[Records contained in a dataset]
********************

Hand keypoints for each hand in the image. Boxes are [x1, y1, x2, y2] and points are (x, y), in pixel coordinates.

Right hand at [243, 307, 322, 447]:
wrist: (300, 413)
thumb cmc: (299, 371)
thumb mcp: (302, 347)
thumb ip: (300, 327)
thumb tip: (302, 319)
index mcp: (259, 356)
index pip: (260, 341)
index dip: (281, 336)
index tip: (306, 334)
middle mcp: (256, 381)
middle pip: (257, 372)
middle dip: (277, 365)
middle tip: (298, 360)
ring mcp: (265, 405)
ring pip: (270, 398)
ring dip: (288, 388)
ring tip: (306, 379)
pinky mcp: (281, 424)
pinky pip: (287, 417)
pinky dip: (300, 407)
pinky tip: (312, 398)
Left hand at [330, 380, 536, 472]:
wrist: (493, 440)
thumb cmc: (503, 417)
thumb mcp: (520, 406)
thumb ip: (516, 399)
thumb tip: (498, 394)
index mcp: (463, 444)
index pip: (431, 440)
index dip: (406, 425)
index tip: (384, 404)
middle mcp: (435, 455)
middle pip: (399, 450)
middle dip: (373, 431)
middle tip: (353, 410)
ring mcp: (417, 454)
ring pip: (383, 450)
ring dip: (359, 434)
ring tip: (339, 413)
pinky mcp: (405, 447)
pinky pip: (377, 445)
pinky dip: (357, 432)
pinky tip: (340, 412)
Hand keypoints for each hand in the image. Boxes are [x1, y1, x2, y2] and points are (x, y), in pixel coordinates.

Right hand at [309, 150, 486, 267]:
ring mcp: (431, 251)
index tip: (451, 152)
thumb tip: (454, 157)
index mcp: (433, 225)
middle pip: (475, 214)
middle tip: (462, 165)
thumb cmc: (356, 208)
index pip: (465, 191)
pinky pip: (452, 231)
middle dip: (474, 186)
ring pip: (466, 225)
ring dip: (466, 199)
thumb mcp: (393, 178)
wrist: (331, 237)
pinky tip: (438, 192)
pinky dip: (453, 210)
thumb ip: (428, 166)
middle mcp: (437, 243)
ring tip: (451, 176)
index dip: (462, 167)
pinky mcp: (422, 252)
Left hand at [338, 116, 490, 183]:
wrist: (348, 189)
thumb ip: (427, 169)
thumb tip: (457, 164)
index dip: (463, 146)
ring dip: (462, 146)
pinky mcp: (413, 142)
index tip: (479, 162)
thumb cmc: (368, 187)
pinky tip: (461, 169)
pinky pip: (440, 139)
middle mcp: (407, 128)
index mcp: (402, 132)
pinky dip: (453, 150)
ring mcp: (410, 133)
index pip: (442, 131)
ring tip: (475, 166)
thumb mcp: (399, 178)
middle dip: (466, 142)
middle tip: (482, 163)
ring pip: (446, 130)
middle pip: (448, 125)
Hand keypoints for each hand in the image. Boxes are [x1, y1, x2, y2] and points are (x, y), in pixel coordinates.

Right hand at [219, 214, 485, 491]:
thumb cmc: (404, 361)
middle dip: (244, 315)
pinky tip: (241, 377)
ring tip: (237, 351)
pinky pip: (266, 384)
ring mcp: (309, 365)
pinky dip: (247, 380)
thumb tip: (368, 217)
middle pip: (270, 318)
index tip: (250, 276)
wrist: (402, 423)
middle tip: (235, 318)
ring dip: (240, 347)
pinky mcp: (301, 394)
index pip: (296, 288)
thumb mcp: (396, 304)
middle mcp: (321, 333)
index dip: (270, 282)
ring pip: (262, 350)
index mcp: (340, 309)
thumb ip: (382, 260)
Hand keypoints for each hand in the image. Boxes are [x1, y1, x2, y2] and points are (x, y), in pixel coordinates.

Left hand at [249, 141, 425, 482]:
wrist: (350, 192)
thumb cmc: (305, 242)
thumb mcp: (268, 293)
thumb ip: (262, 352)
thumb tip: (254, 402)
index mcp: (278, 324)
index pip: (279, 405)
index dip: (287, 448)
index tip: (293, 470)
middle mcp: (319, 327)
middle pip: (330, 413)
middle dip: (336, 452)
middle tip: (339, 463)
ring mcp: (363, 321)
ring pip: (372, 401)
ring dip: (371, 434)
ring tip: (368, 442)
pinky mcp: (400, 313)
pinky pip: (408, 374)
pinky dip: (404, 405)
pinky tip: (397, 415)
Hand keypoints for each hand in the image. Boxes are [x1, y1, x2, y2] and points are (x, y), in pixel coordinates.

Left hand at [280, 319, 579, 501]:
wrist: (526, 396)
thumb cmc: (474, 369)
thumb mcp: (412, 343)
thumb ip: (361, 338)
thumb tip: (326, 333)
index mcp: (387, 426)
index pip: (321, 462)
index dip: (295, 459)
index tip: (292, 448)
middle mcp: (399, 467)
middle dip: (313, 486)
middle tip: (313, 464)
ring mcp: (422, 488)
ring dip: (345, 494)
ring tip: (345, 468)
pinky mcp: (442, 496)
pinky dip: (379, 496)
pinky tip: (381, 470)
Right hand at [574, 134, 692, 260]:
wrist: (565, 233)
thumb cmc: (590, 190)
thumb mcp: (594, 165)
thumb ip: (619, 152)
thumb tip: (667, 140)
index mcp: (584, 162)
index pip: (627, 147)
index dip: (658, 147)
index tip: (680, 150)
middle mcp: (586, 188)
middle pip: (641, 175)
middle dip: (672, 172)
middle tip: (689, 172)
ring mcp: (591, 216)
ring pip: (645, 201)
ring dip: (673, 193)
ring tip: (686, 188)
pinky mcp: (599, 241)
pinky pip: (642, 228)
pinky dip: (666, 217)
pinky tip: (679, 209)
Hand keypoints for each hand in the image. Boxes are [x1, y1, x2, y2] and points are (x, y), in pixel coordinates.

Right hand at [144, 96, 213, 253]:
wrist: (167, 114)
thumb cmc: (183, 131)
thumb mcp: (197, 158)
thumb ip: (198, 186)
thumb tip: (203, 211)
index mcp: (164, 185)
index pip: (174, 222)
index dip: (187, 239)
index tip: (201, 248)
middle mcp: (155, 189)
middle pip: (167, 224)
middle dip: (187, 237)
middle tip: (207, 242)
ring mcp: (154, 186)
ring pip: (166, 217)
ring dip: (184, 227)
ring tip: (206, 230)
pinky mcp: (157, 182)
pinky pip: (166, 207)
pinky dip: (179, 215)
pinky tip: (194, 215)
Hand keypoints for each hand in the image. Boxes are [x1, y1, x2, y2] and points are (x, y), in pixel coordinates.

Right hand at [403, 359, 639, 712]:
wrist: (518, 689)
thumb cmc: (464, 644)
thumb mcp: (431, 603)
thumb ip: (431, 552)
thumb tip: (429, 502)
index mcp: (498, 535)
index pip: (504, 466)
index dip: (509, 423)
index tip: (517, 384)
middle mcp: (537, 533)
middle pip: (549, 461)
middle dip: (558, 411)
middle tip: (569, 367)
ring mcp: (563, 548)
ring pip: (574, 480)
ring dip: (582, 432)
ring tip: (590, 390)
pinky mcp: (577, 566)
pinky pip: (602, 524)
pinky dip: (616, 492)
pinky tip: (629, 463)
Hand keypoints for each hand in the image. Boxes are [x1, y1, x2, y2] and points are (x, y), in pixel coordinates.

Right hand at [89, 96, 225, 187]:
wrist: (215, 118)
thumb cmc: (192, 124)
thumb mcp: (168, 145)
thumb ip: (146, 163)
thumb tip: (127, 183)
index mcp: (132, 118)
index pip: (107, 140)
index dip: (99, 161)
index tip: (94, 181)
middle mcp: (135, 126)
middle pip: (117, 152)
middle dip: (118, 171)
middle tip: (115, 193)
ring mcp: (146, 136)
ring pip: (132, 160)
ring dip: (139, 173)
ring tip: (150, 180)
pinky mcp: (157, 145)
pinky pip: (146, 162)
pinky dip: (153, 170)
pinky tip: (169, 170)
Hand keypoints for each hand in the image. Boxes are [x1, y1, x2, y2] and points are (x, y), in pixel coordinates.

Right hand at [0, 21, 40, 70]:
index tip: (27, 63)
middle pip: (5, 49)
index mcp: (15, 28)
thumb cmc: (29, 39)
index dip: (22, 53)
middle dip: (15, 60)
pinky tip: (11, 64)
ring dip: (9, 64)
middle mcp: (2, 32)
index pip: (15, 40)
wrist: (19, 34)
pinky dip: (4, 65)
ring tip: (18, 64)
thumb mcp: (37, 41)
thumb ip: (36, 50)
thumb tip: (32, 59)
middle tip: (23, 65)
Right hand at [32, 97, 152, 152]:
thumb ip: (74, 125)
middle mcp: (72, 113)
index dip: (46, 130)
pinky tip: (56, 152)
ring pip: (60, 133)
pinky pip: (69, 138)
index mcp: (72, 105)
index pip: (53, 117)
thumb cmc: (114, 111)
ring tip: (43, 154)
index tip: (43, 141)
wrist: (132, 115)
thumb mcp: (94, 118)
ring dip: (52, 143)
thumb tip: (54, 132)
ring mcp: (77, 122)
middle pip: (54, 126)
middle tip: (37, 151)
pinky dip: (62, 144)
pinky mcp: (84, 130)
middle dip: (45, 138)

********************

Reproduce, exactly as they stand in the data above, the lines from the one that holds "pinky tip: (194, 215)" to the one that holds "index pip: (504, 466)", inclusive.

◆ TASK OUTPUT ◆
pinky tip: (194, 215)
Hand keypoints for each hand in the image. Boxes are [x1, y1, x2, y2] and points are (x, y), in pixel coordinates.

Right hand at [403, 359, 639, 712]:
wrist: (518, 689)
thumb cmc: (464, 644)
thumb mcp: (431, 603)
thumb ip: (431, 552)
thumb tip: (429, 502)
index mcp: (498, 535)
index pip: (504, 466)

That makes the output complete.